Huh Keun-Wook (1930~2017) was a South Korean novelist.
1. Life
Huh Keun-Wook was born in Seoul in 1930 to lawyer and independence activist Huh Hun and Yoo Deok-hee (also known as Yoo Moon-sik). Her father, Huh Hun, was a lawyer who took part in the Korean independence movement during the Japanese occupation. While defending independence activists, Huh Hun met Yoo Deok-hee, an activist with Singanhoe and Geunwoohoe based in Sinchon, South Hwanghae Province. Keun-Wook was their first child.
Huh graduated from Ewha Girls' High School and went on to study English Literature at Ewha Womans University. She remained in Seoul with her family after the liberation until the family went North with Huh Hun, who was chairman of the Workers' Party of South Korea. In 1950 she studied at Pyongyang University of Foreign Studies. Her father went on to become Chairman of the Supreme People's Assembly, while her elder half-sister Heo Jeong-suk also went on to serve multiple offices, including the Minister of Health and Chief Justice of the Supreme Court of North Korea.
Huh Keun-Wook, meanwhile, fled to the South with her husband Park No-mun in search of freedom, literary and otherwise. She was reunited briefly with her family that June, but fled South with her husband and son during the Third Battle of Seoul. She lived under an assumed name for a while, but was arrested on suspicion of being a spy along with her husband in 1959. She was found innocent and acquitted the same year. She served on multiple boards for women's rights and societies dedicated to the reunification of Korea while continuing her career as a writer. She worked for KBS as a writer and consultant until her retirement in December 1989.
2. Writing
While working in the KBS writers' room in 1959, Huh made her literary debut with the autobiographical novel Naega seol ttangeun eodinya (내가 설 땅은 어디냐 Where is My Country?) in 1960. She went on to publish such works as Huin byeok geomeun byeok (흰 벽 검은 벽 White Walls, Black Walls), Mengganamu yeolmae iyagi (멩가나무 열매 이야기 Fruits of the Menga Tree), and Kkeunnaji anneun gyeoul (끝나지 않는 겨울 Endless Winter). In 2001, she published a biography of her father, Minjokbyeonhosa heoheon (민족변호사 허헌 Huh Hun, Lawyer of the People), which was well received as a candid portrait from her unique perspective as his daughter. Huh's debut work, Where is My Country?, was adapted into a film in 1964 by the director Pyeon Keo-young and released that April in Seoul. In November 1987, her novel Mengganamu yeolmae iyagi was adapted for the stage as a dance production.

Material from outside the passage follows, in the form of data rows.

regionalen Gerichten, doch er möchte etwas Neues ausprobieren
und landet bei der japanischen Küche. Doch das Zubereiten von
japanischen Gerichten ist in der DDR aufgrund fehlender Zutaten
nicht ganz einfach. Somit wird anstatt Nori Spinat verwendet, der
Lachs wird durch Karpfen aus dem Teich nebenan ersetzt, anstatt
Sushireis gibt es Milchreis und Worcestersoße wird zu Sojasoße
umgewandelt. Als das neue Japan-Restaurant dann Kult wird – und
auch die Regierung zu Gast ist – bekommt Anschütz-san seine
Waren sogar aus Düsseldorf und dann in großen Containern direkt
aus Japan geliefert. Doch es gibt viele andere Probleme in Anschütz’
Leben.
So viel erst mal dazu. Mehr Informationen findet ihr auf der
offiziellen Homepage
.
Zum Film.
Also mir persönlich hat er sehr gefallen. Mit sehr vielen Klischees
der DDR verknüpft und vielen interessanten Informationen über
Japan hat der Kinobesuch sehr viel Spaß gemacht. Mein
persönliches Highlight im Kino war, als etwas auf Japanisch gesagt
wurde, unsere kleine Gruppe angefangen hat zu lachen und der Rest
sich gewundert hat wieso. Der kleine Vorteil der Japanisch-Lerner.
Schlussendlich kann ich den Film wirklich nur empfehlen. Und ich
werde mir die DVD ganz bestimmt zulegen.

Huh did not directly address the issue of division or ideology in her work, given the sensitive nature of her family background. As demonstrated by her own early history of conflict between ideology and integrity of her own life, choosing the South over her father, however, she has always had a keen interest in the division of the nation and the healing of families. While never mentioned explicitly, regret for the political situation of the country and longing for her family can be read in her works. Where is My Country? is a representative example of her work in that it showcases the author's frustration and anger with both Koreas, the many hardships she endured, the longing for her family after the war and disgust at the violence of ideology.